Congrats  .. You'll likely find the $5.99 an investment well spent ..


----------



## JT1521 (Sep 11, 2006)

So should I request a particular model or just be happy with what I get? LOL


----------



## jdspencer (Nov 8, 2003)

Functionally all of the HD DVRs are the same. The only difference is the size of the hard drive as mentioned above. The HR20 and HR21 have 300 or 320 GB drives, where the HR22 and HR23 have 500GB.


----------



## MONSTERMAN (Aug 18, 2007)

OP, what did you say in your email to DirecTv to get them to send you a free HD DVR? I have tried many times calling DIRECTV and they all say that I would have to pay the $199 price for an HD DVR.

*This is really IRRITATING that all these "JOHNNY COME LATELY's" (new customers) get such great deals when DirecTv's old loyal customers are getting screwed!!!* My moron neighbor just got that great deal where he gets free installation, free HD DVR and about half off the price of his premier package for a year!!! I never have gotten anything free from DIRECTV and have been with them since 1994!

My current 2 year commitment is now over, I'm wondering if I cancel my DIRECTV service if I can come back as a new customer and get this unfair deal. Don't mean to whine, but dammit these (new customer promotions aren't fair) sucks as I'm sure most of you feel the same way.


----------



## Shades228 (Mar 18, 2008)

MONSTERMAN said:


> OP, what did you say in your email to DirecTv to get them to send you a free HD DVR? I have tried many times calling DIRECTV and they all say that I would have to pay the $199 price for an HD DVR.
> 
> *This is really IRRITATING that all these "JOHNNY COME LATELY's" (new customers) get such great deals when DirecTv's old loyal customers are getting screwed!!!* My moron neighbor just got that great deal where he gets free installation, free HD DVR and about half off the price of his premier package for a year!!! I never have gotten anything free from DIRECTV and have been with them since 1994!
> 
> My current 2 year commitment is now over, I'm wondering if I cancel my DIRECTV service if I can come back as a new customer and get this unfair deal. Don't mean to whine, but dammit these (new customer promotions aren't fair) sucks as I'm sure most of you feel the same way.


Actually there are many loyal customer things going on, but there are 2 sides to all stories. Things that they look at are discounts in the past, payment history, how long your account has been active since the last activation date(If you left and came back it restarted), and I'm sure regional and other aspects.

You can always ask what the person sees that might impact it but CSR's don't have specific reasons why you're not eligible unless it's something obvious as tenure or payment history.
________
# [ACTIONS TO TAKE]
**1.** From the DirecTV DVR thread, reproduce the passage that begins at the words "Actually there are" and ends after the words "or payment history.".
**2.** List every HD DVR model number named in the DirecTV DVR thread.
**3.** In the DirecTV DVR thread, what hard drive size do the HR22 and HR23 have?

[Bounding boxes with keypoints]
________
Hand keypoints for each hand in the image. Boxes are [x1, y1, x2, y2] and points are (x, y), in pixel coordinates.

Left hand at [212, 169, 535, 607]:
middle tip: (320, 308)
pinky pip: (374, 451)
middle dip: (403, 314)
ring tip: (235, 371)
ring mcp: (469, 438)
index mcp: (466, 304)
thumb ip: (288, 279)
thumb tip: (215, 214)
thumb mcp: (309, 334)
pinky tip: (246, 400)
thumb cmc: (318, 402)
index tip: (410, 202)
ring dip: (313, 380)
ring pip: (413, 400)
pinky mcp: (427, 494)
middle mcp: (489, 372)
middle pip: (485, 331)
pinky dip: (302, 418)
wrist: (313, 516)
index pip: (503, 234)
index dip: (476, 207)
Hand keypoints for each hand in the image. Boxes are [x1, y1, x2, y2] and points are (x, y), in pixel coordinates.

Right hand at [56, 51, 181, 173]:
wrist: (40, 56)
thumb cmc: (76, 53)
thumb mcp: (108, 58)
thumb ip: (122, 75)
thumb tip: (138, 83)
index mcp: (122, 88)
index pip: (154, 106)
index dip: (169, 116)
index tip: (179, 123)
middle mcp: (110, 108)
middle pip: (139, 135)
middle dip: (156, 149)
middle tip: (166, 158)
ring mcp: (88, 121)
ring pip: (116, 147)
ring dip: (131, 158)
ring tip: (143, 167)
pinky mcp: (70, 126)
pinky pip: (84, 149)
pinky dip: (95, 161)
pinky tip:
________
# [EXPECTED RESULTS]
**1.**
Actually there are many loyal customer things going on, but there are 2 sides to all stories. Things that they look at are discounts in the past, payment history, how long your account has been active since the last activation date(If you left and came back it restarted), and I'm sure regional and other aspects.

You can always ask what the person sees that might impact it but CSR's don't have specific reasons why you're not eligible unless it's something obvious as tenure or payment history.

**2.** HR20, HR21, HR22, HR23

**3.** 500GB